Similar to SageMaker
Training jobs in containers
Model deployment
Feature store

Databricks:

Data + ML platform
Notebooks in containers
Spark clusters (ephemeral)
MLflow integration

Azure ML:

Microsoft's ML platform
Compute instances/clusters
Training jobs
Model deployment

All use containerisation and ephemeral compute.

MLOps Tools

Experiment Tracking:

Weights & Biases: Log metrics from containers
MLflow: Track experiments, models, parameters
TensorBoard: Visualize training

Model Serving:

TorchServe: PyTorch model serving
TensorFlow Serving: TensorFlow models
Seldon Core: Multi-framework serving on K8s
BentoML: Package models as APIs

Workflow Orchestration:

Airflow: Data pipeline orchestration
Kubeflow: ML workflows on Kubernetes
Prefect: Modern workflow engine

All deploy workloads in containers.

Best Practices from Industry

1. Immutable Infrastructure

Principle: Never modify running systems. Replace with new version.

DS01:

# Don't: Modify running container
container-run my-project
pip install new-package  # Bad: Not reproducible

# Do: Update image, recreate container
image-update                  # Add package via interactive GUI
container-retire my-project
container-deploy my-project

Production equivalent:

Blue/green deployments: Run two identical environments ("blue" = current, "green" = new).

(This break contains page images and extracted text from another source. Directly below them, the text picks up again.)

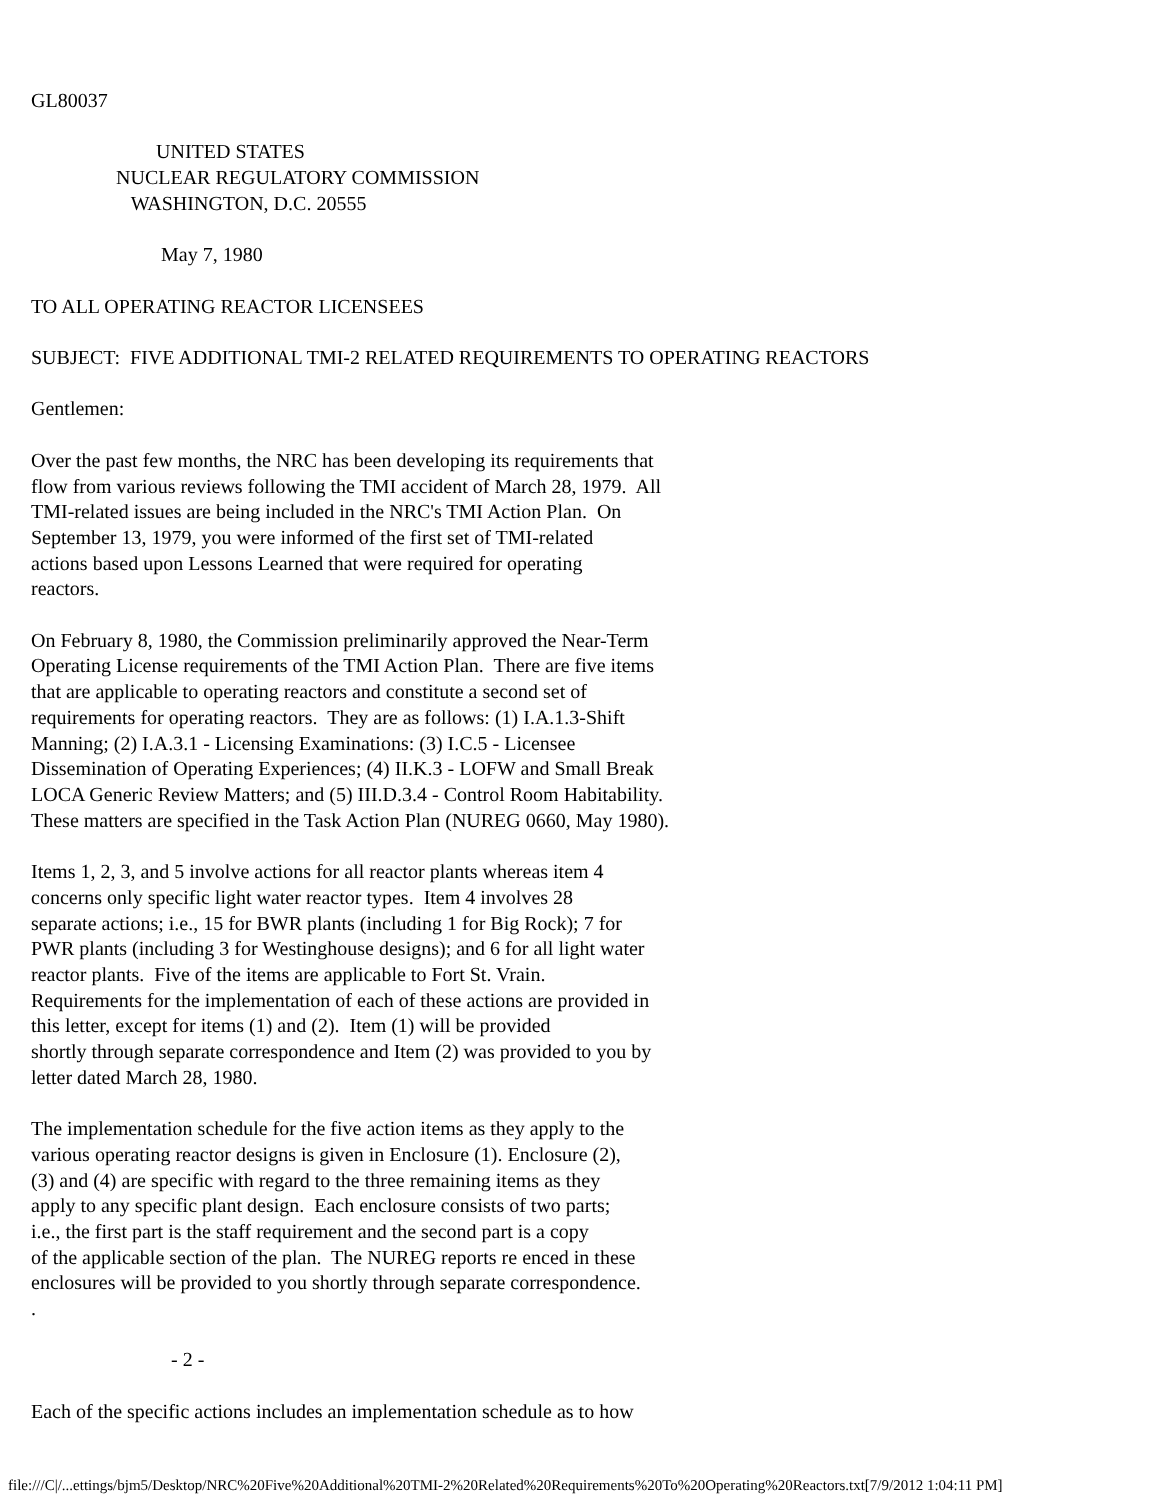GL80037

                         UNITED STATES
                 NUCLEAR REGULATORY COMMISSION
                    WASHINGTON, D.C. 20555

                          May 7, 1980

TO ALL OPERATING REACTOR LICENSEES

SUBJECT:  FIVE ADDITIONAL TMI-2 RELATED REQUIREMENTS TO OPERATING REACTORS

Gentlemen:

Over the past few months, the NRC has been developing its requirements that
flow from various reviews following the TMI accident of March 28, 1979.  All
TMI-related issues are being included in the NRC's TMI Action Plan.  On
September 13, 1979, you were informed of the first set of TMI-related
actions based upon Lessons Learned that were required for operating
reactors.

On February 8, 1980, the Commission preliminarily approved the Near-Term
Operating License requirements of the TMI Action Plan.  There are five items
that are applicable to operating reactors and constitute a second set of
requirements for operating reactors.  They are as follows: (1) I.A.1.3-Shift
Manning; (2) I.A.3.1 - Licensing Examinations: (3) I.C.5 - Licensee
Dissemination of Operating Experiences; (4) II.K.3 - LOFW and Small Break
LOCA Generic Review Matters; and (5) III.D.3.4 - Control Room Habitability.
These matters are specified in the Task Action Plan (NUREG 0660, May 1980).

Items 1, 2, 3, and 5 involve actions for all reactor plants whereas item 4
concerns only specific light water reactor types.  Item 4 involves 28
separate actions; i.e., 15 for BWR plants (including 1 for Big Rock); 7 for
PWR plants (including 3 for Westinghouse designs); and 6 for all light water
reactor plants.  Five of the items are applicable to Fort St. Vrain.
Requirements for the implementation of each of these actions are provided in
this letter, except for items (1) and (2).  Item (1) will be provided
shortly through separate correspondence and Item (2) was provided to you by
letter dated March 28, 1980.

The implementation schedule for the five action items as they apply to the
various operating reactor designs is given in Enclosure (1). Enclosure (2),
(3) and (4) are specific with regard to the three remaining items as they
apply to any specific plant design.  Each enclosure consists of two parts;
i.e., the first part is the staff requirement and the second part is a copy
of the applicable section of the plan.  The NUREG reports re enced in these
enclosures will be provided to you shortly through separate correspondence.
.

                            - 2 -

Each of the specific actions includes an implementation schedule as to how
file:///C|/...ettings/bjm5/Desktop/NRC%20Five%20Additional%20TMI-2%20Related%20Requirements%20To%20Operating%20Reactors.txt[7/9/2012 1:04:11 PM]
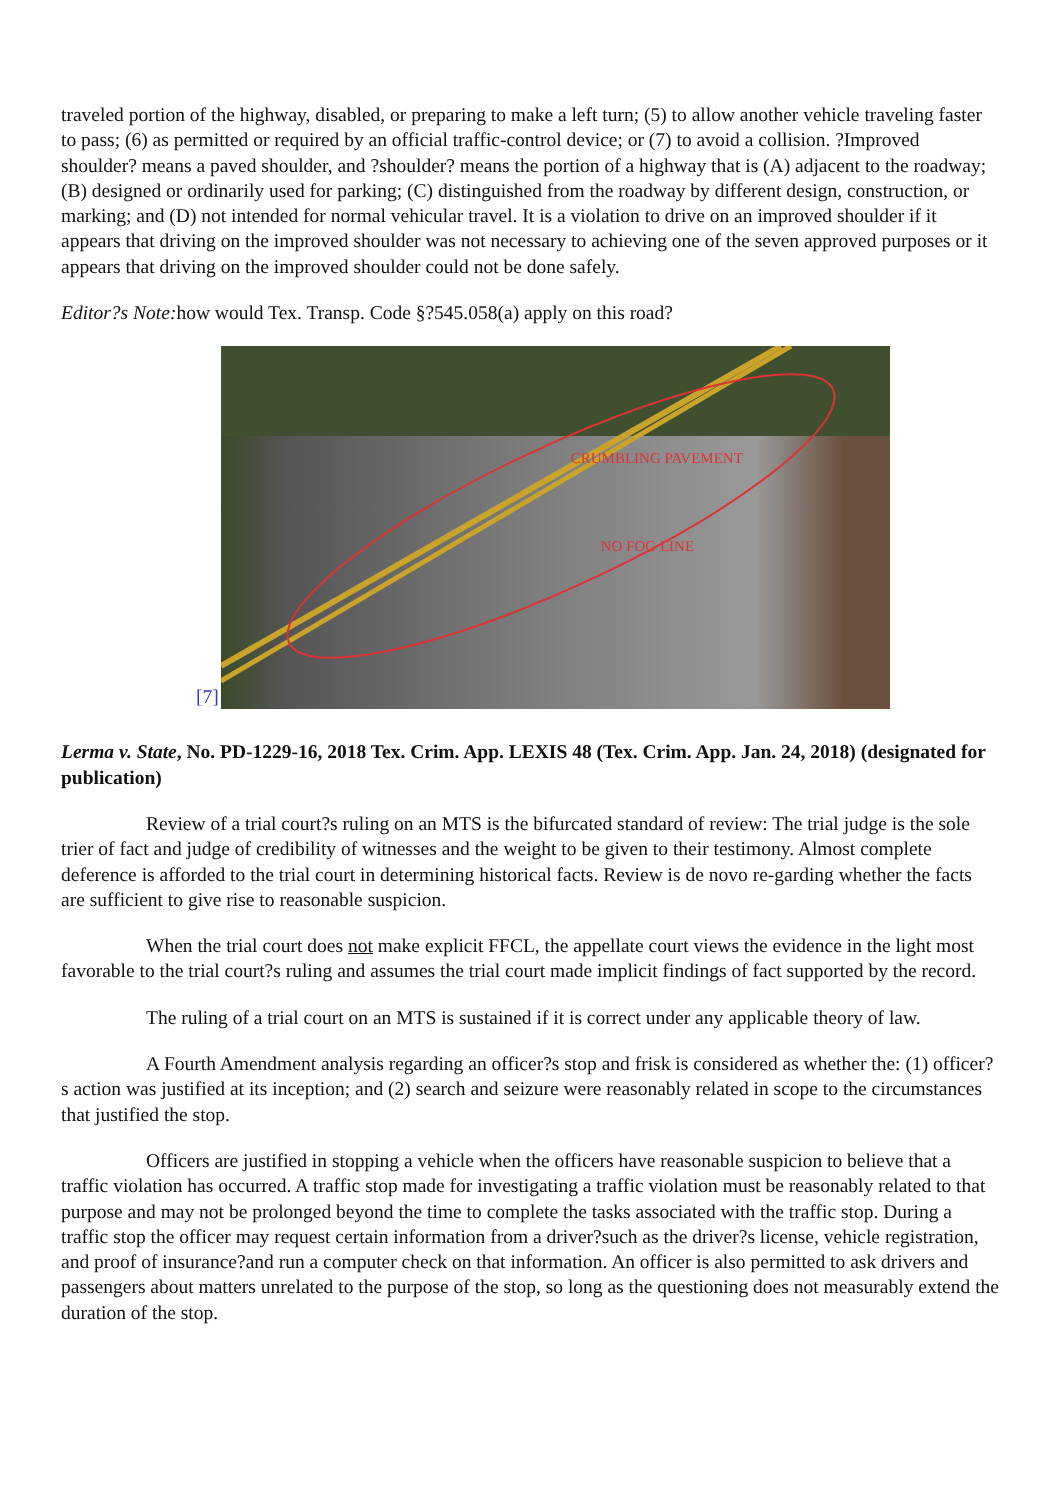traveled portion of the highway, disabled, or preparing to make a left turn; (5) to allow another vehicle traveling faster to pass; (6) as permitted or required by an official traffic-control device; or (7) to avoid a collision. ?Improved shoulder? means a paved shoulder, and ?shoulder? means the portion of a highway that is (A) adjacent to the roadway; (B) designed or ordinarily used for parking; (C) distinguished from the roadway by different design, construction, or marking; and (D) not intended for normal vehicular travel. It is a violation to drive on an improved shoulder if it appears that driving on the improved shoulder was not necessary to achieving one of the seven approved purposes or it appears that driving on the improved shoulder could not be done safely.
Editor?s Note: how would Tex. Transp. Code §?545.058(a) apply on this road?
[7]
CRUMBLING PAVEMENT
NO FOG LINE
Lerma v. State, No. PD-1229-16, 2018 Tex. Crim. App. LEXIS 48 (Tex. Crim. App. Jan. 24, 2018) (designated for publication)
Review of a trial court?s ruling on an MTS is the bifurcated standard of review: The trial judge is the sole trier of fact and judge of credibility of witnesses and the weight to be given to their testimony. Almost complete deference is afforded to the trial court in determining historical facts. Review is de novo re-garding whether the facts are sufficient to give rise to reasonable suspicion.
When the trial court does not make explicit FFCL, the appellate court views the evidence in the light most favorable to the trial court?s ruling and assumes the trial court made implicit findings of fact supported by the record.
The ruling of a trial court on an MTS is sustained if it is correct under any applicable theory of law.
A Fourth Amendment analysis regarding an officer?s stop and frisk is considered as whether the: (1) officer?s action was justified at its inception; and (2) search and seizure were reasonably related in scope to the circumstances that justified the stop.
Officers are justified in stopping a vehicle when the officers have reasonable suspicion to believe that a traffic violation has occurred. A traffic stop made for investigating a traffic violation must be reasonably related to that purpose and may not be prolonged beyond the time to complete the tasks associated with the traffic stop. During a traffic stop the officer may request certain information from a driver?such as the driver?s license, vehicle registration, and proof of insurance?and run a computer check on that information. An officer is also permitted to ask drivers and passengers about matters unrelated to the purpose of the stop, so long as the questioning does not measurably extend the duration of the stop.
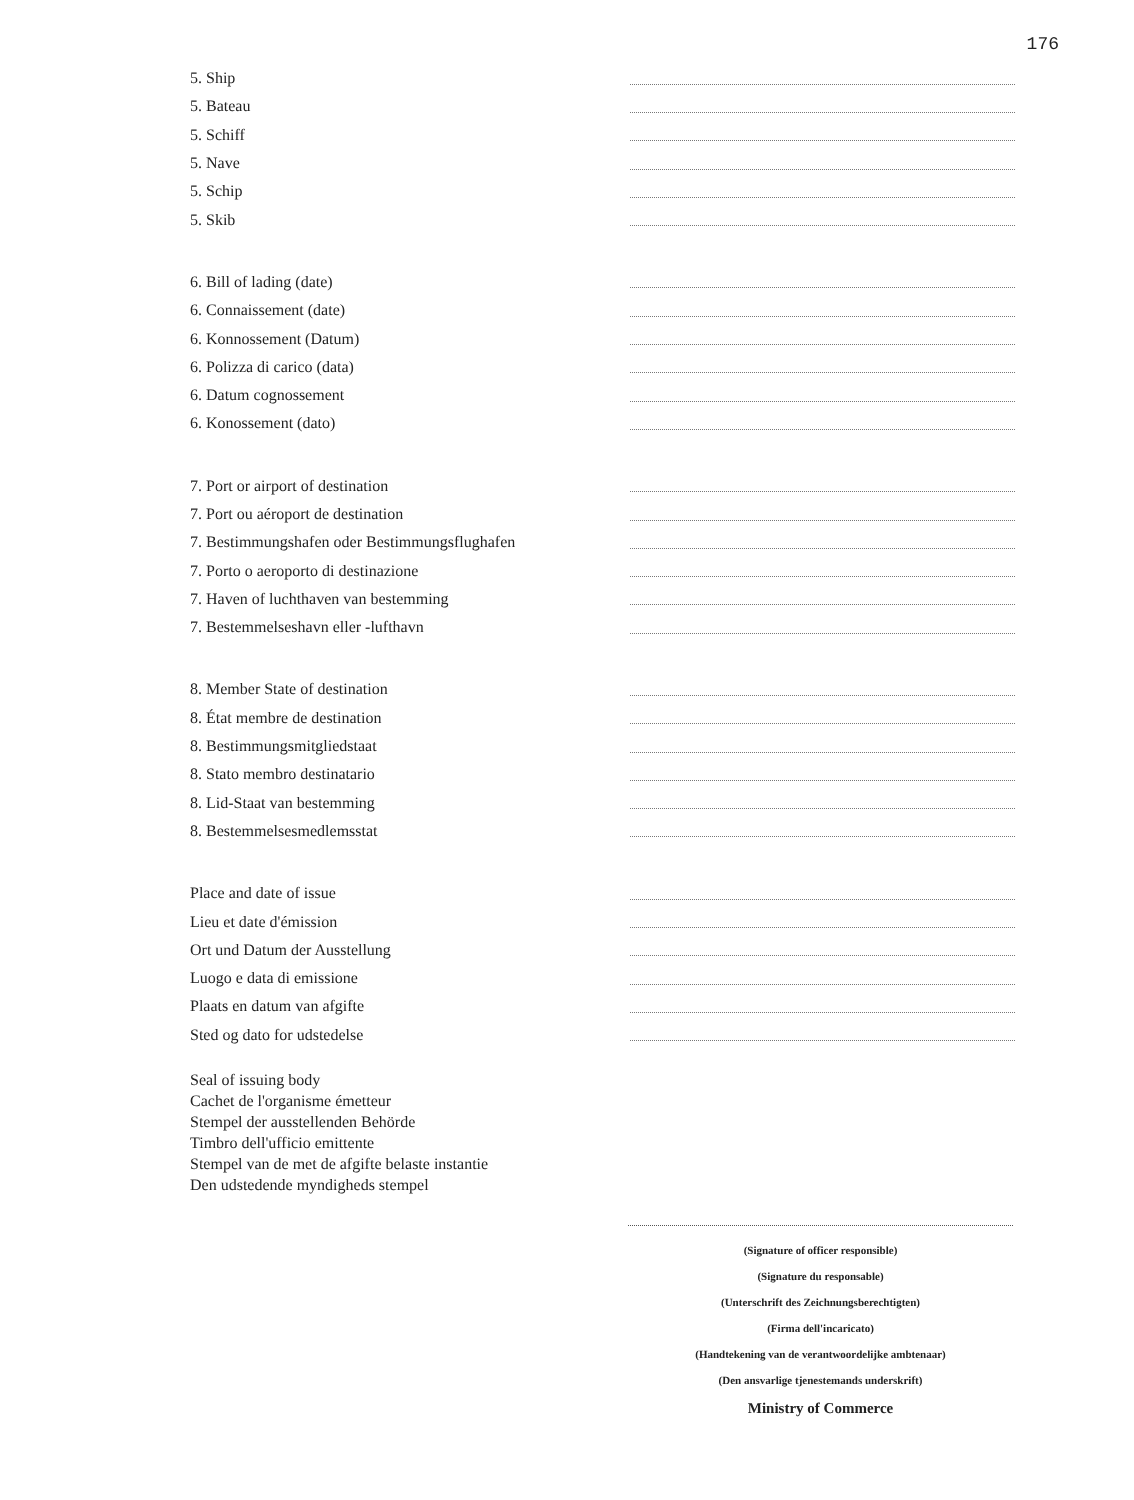176
5. Ship
5. Bateau
5. Schiff
5. Nave
5. Schip
5. Skib
6. Bill of lading (date)
6. Connaissement (date)
6. Konnossement (Datum)
6. Polizza di carico (data)
6. Datum cognossement
6. Konossement (dato)
7. Port or airport of destination
7. Port ou aéroport de destination
7. Bestimmungshafen oder Bestimmungsflughafen
7. Porto o aeroporto di destinazione
7. Haven of luchthaven van bestemming
7. Bestemmelseshavn eller -lufthavn
8. Member State of destination
8. État membre de destination
8. Bestimmungsmitgliedstaat
8. Stato membro destinatario
8. Lid-Staat van bestemming
8. Bestemmelsesmedlemsstat
Place and date of issue
Lieu et date d'émission
Ort und Datum der Ausstellung
Luogo e data di emissione
Plaats en datum van afgifte
Sted og dato for udstedelse
Seal of issuing body
Cachet de l'organisme émetteur
Stempel der ausstellenden Behörde
Timbro dell'ufficio emittente
Stempel van de met de afgifte belaste instantie
Den udstedende myndigheds stempel
(Signature of officer responsible)
(Signature du responsable)
(Unterschrift des Zeichnungsberechtigten)
(Firma dell'incaricato)
(Handtekening van de verantwoordelijke ambtenaar)
(Den ansvarlige tjenestemands underskrift)
Ministry of Commerce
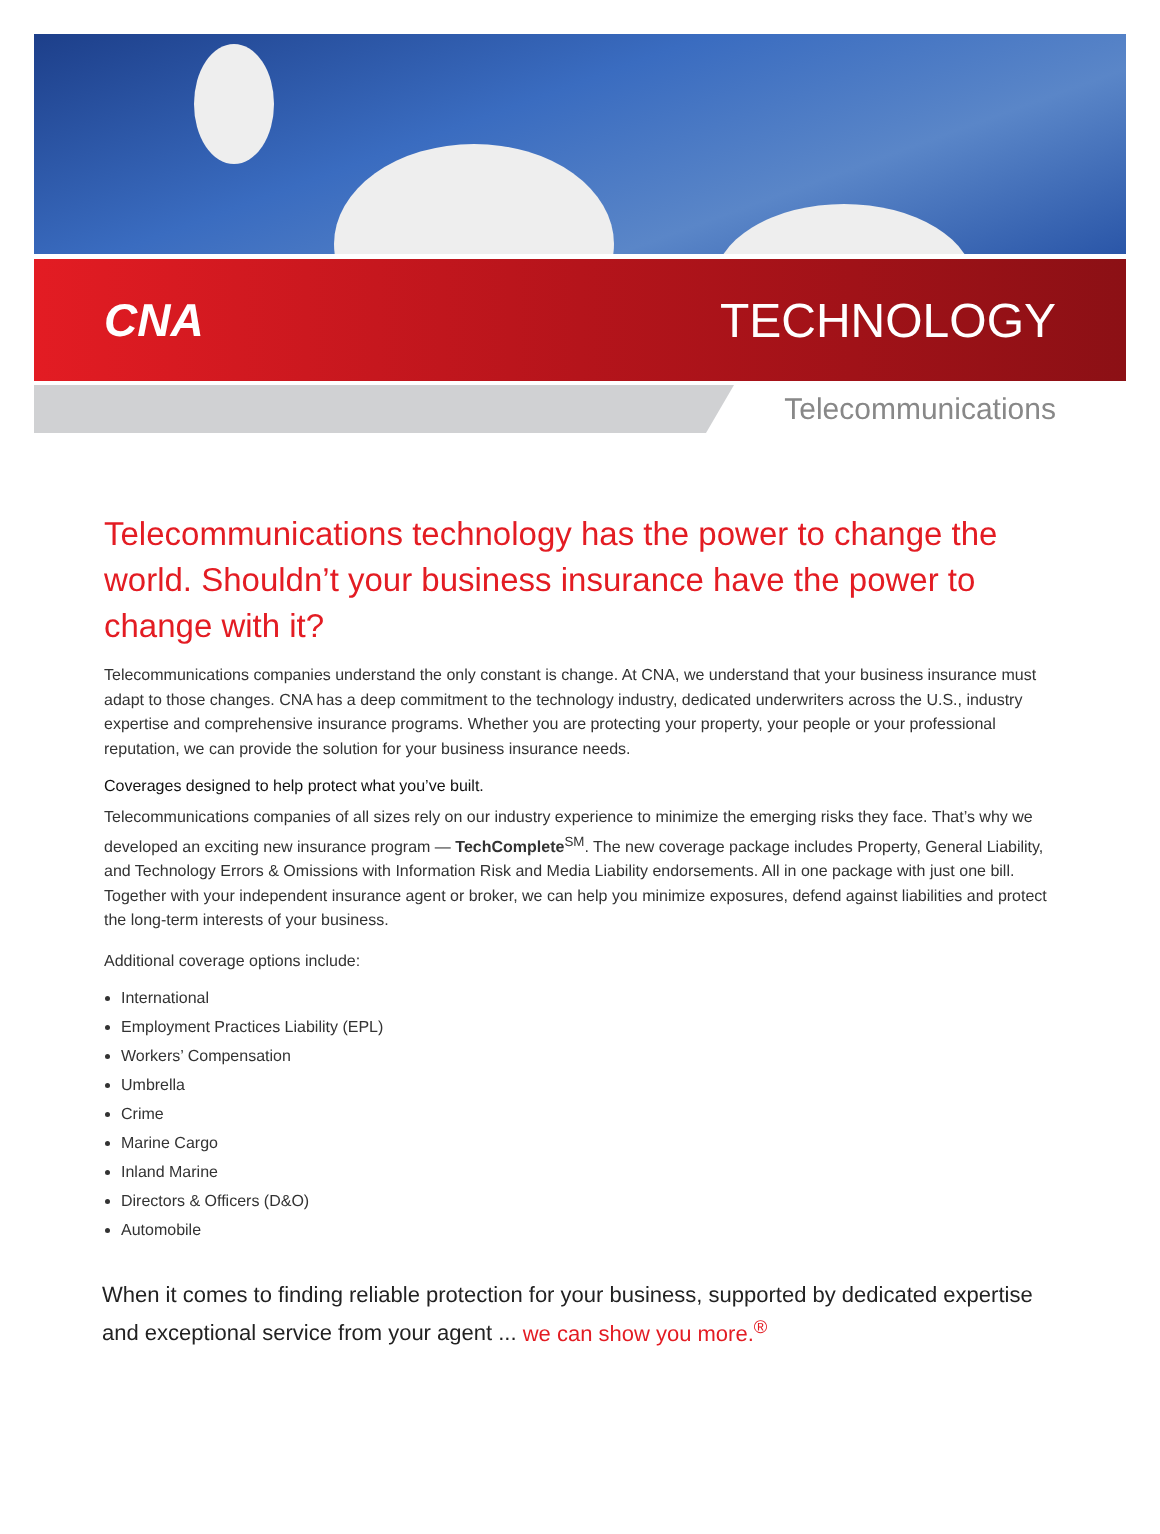CNA TECHNOLOGY
Telecommunications
Telecommunications technology has the power to change the world. Shouldn’t your business insurance have the power to change with it?
Telecommunications companies understand the only constant is change. At CNA, we understand that your business insurance must adapt to those changes. CNA has a deep commitment to the technology industry, dedicated underwriters across the U.S., industry expertise and comprehensive insurance programs. Whether you are protecting your property, your people or your professional reputation, we can provide the solution for your business insurance needs.
Coverages designed to help protect what you’ve built.
Telecommunications companies of all sizes rely on our industry experience to minimize the emerging risks they face. That’s why we developed an exciting new insurance program — TechComplete<sup>SM</sup>. The new coverage package includes Property, General Liability, and Technology Errors & Omissions with Information Risk and Media Liability endorsements. All in one package with just one bill. Together with your independent insurance agent or broker, we can help you minimize exposures, defend against liabilities and protect the long-term interests of your business.
Additional coverage options include:
International
Employment Practices Liability (EPL)
Workers’ Compensation
Umbrella
Crime
Marine Cargo
Inland Marine
Directors & Officers (D&O)
Automobile
When it comes to finding reliable protection for your business, supported by dedicated expertise and exceptional service from your agent ... we can show you more.<sup>®</sup>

Deploy changes to green, test it, then switch traffic. If something breaks, instantly switch back to blue. You never modify blue while it's serving users.
Rolling updates: Instead of updating all servers at once (risky), update them one-by-one. If server #3 fails after update, stop the rollout - servers #4-10 still run the old version. Users experience zero downtime.
No SSH into production: Never log into a running server to "fix" something. That fix isn't reproducible, isn't tracked, and will vanish when the server restarts. Instead, fix it in code, build a new image, and deploy that image.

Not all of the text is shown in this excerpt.